What if the user doesn't close the modal dialog? Your long running task waits forever until this dialog is closed. If you're committing to a database and holding a transaction, now you're holding a transaction open while the user is having a coffee. Either your transaction times out and you lose your persistence work, or the transaction doesn't time out and you potentially deadlock other users of the DB.
What's happening here is that Application.DoEvents makes your code reentrant. See the wikipedia definition here. Note some points from the top of the article, that for code to be reentrant, it:
Must hold no static (or global) non-constant data.
Must work only on the data provided to it by the caller.
Must not rely on locks to singleton resources.
Must not call non-reentrant computer programs or routines.
It's very unlikely that long running code in a WinForms app is working only on data passed to the method by the caller, doesn't hold static data, holds no locks, and calls only other reentrant methods.

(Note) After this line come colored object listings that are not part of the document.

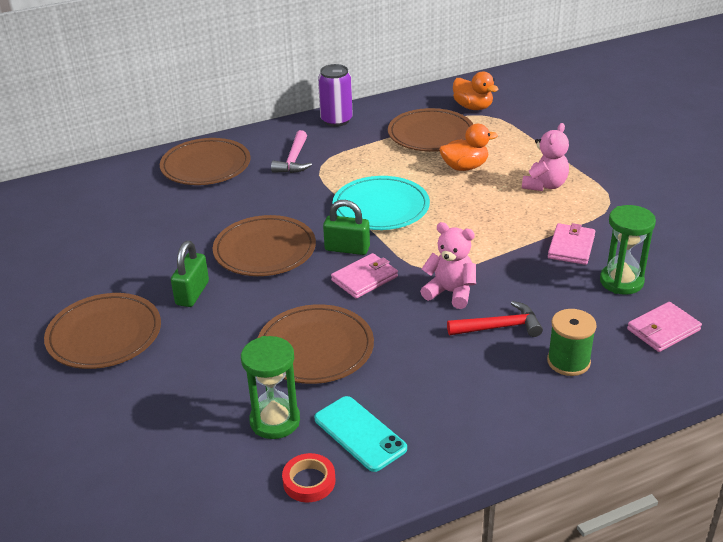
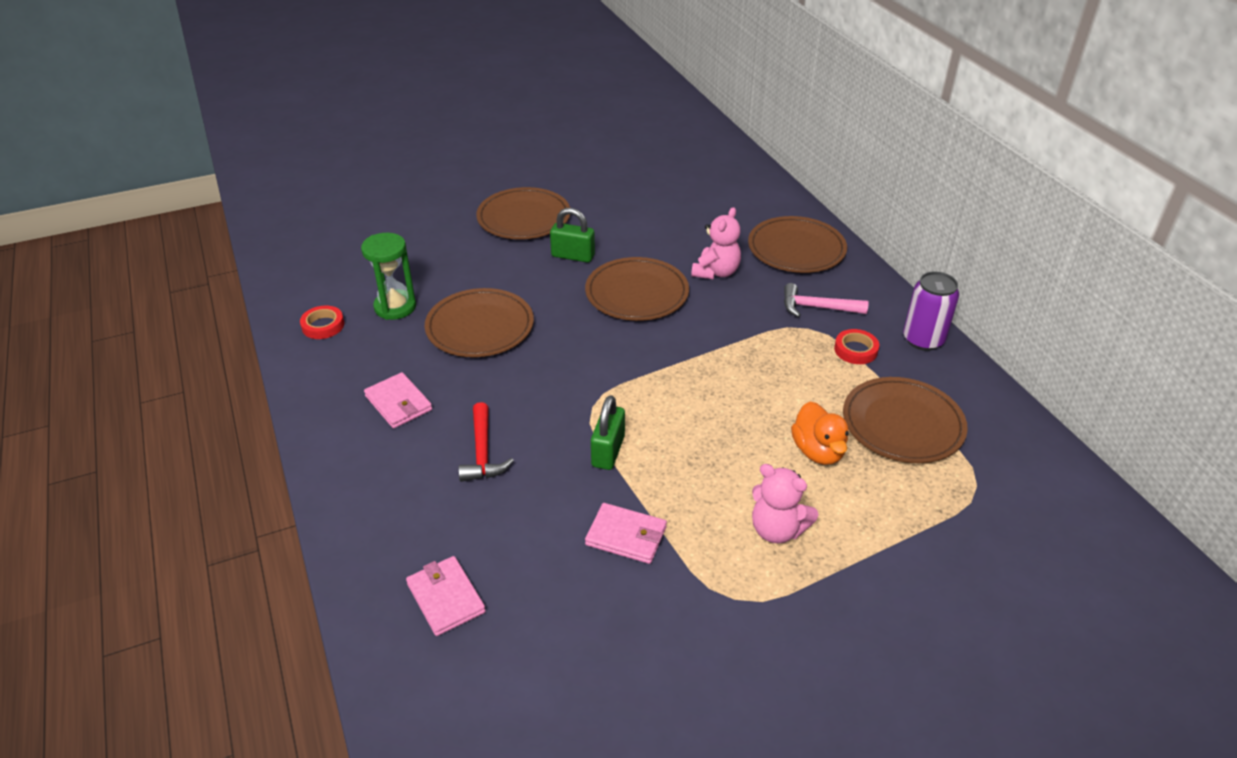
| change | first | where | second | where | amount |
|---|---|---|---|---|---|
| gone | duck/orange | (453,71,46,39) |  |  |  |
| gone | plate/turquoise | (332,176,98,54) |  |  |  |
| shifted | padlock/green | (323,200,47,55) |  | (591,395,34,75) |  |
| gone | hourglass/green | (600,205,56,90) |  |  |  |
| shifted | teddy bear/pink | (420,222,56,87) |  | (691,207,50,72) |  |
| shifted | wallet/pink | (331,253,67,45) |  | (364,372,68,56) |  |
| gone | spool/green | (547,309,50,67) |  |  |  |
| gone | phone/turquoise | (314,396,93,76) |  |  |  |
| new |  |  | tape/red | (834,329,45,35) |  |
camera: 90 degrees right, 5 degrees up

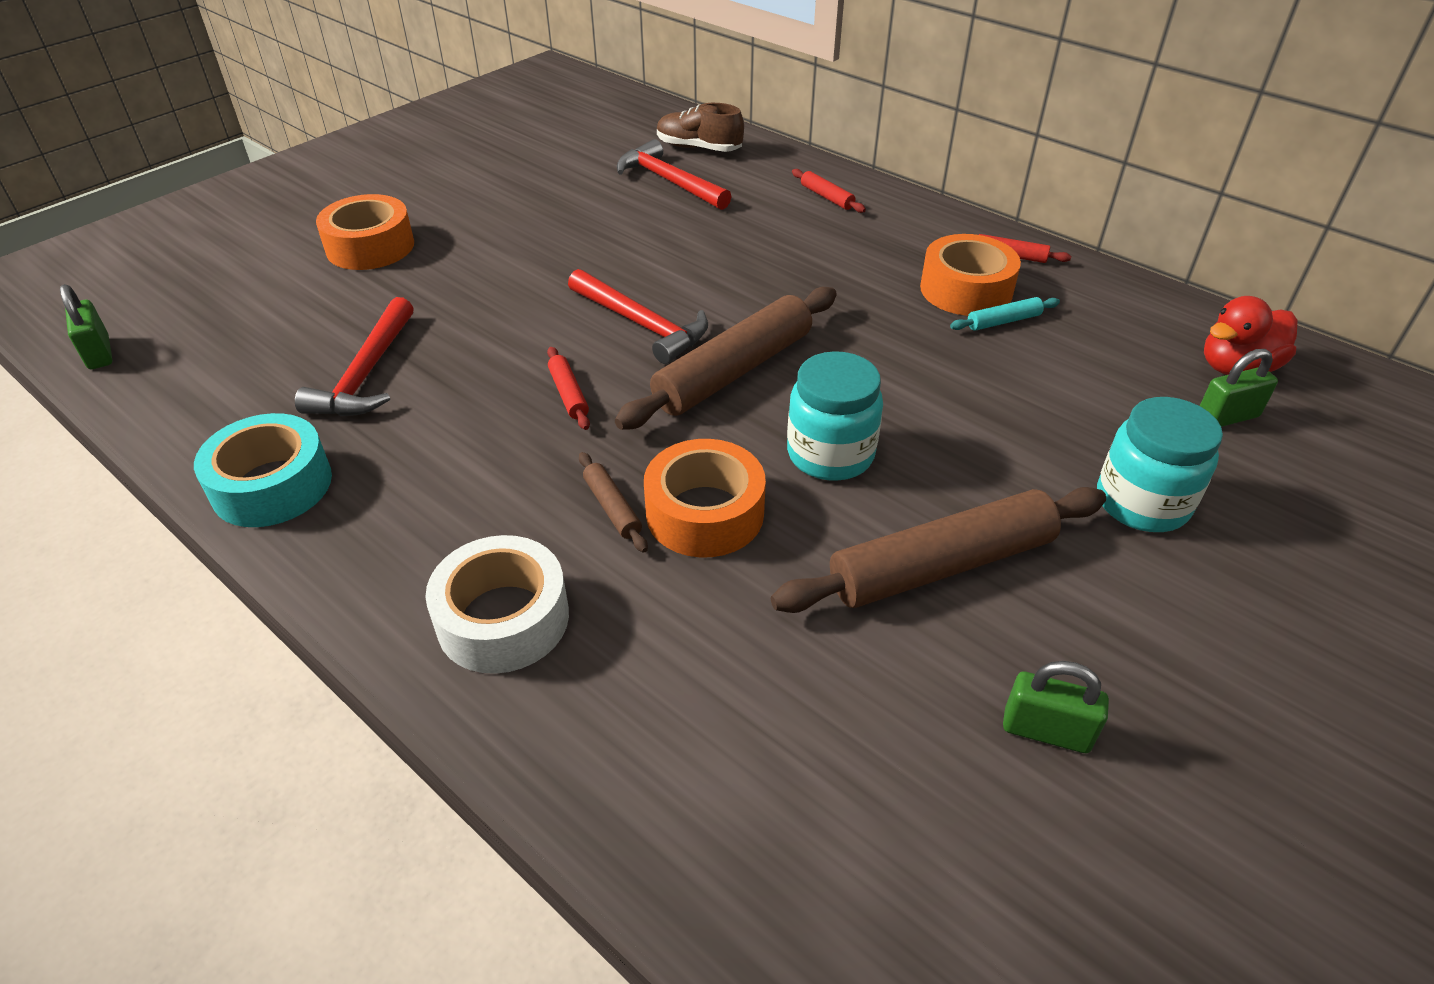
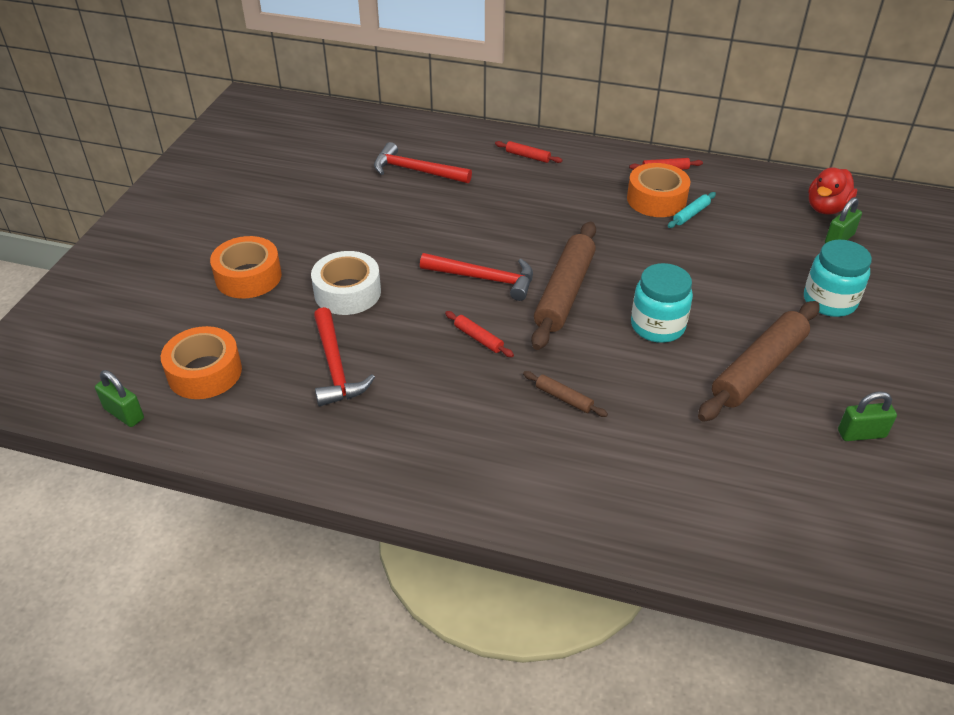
| change | first | where | second | where | amount |
|---|---|---|---|---|---|
| gone | shoe/brown | (657,103,87,49) |  |  |  |
| gone | tape/turquoise | (194,413,138,114) |  |  |  |
| shifted | tape/orange | (644,439,122,119) |  | (161,326,81,73) |  |
| shifted | tape/white | (426,535,143,139) |  | (311,251,70,64) |  |
camera: 25 degrees left, 0 degrees up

As many people here are saying, DoEvents can lead to some very weird scenarios in code. The bugs it can lead to can be very hard to diagnose, and your user is not likely to tell you "Oh, this might have happened because I clicked this unrelated button while I was waiting for it to save".
Use Backgroundworker, and if you are also trying to update the GUI thread by handling the ProgressChanged event(like, for a ProgressBar), be sure to also set WorkerReportsProgress=true, or the thread that is reporting progress will die the first time it tries to call ReportProgress...
an exception is thrown, but you might not see it unless you have 'when thrown' enabled, and the output will just show that the thread exited.
Use the backgroundworker component to run your batch processing in a seperate thread, this will then not impact on the UI thread.
I want to restate what my previous commenters noted: please avoid DoEvents() whenever possible, as this is almost always a form of "hack" and causes maintenance nightmares.
If you go the BackgroundWorker road (which I suggest), you'll have to deal with cross-threading calls to the UI if you want to call any methods or properties of Controls, as these are thread-affine and must be called only from the thread they were created on. Use Control.Invoke() and/or Control.BeginInvoke() as appropriate.
If you are running in a background/worker thread, you can call Control.Invoke on one of your UI controls to run a delegate in the UI thread.
Control.Invoke is synchronous (Waits until the delegate returns). If you don't want to wait you use .BeginInvoke() to only queue the command.
The returnvalue of .BeginInvoke() allows you to check if the method completed or to wait until it completed.
Application.DoEvents() or possibly run the batch on a separate thread?
DoEvents() was what I was looking for but I've also voted up the backgroundworker answers because that looks like a good solution that I will investigate some more.